■ EXERCISE INSTRUCTIONS: Please copy out, word for word, only the stretch of lines from the one containing "There should be a tachometer" through the one containing "It shows 300".

■ EXCERPTED DATA:

__________________________________________________

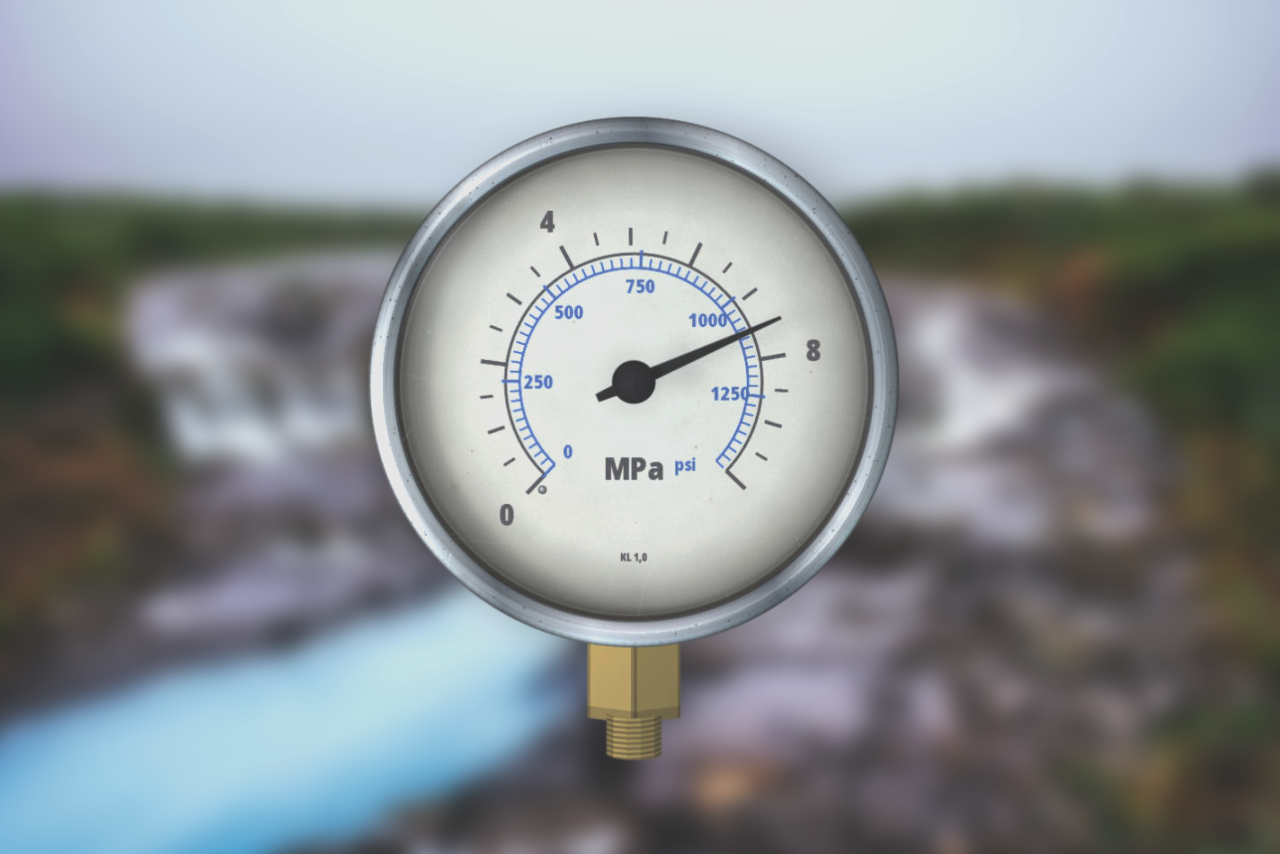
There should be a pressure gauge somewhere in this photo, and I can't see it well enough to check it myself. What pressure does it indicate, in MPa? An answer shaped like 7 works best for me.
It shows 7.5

__________________________________________________

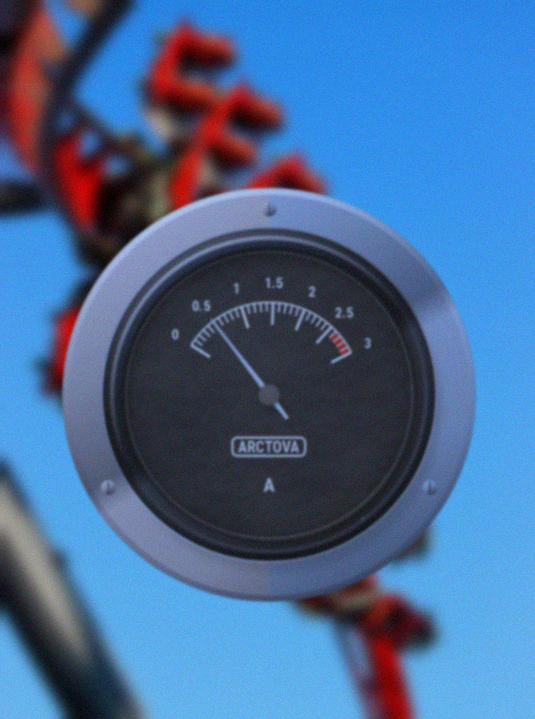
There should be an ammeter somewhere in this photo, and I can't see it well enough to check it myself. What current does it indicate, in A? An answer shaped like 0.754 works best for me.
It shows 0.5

__________________________________________________

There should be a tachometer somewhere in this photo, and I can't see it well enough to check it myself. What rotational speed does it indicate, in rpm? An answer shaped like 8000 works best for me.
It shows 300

__________________________________________________

■ REPLY:
There should be a tachometer somewhere in this photo, and I can't see it well enough to check it myself. What rotational speed does it indicate, in rpm? An answer shaped like 8000 works best for me.
It shows 300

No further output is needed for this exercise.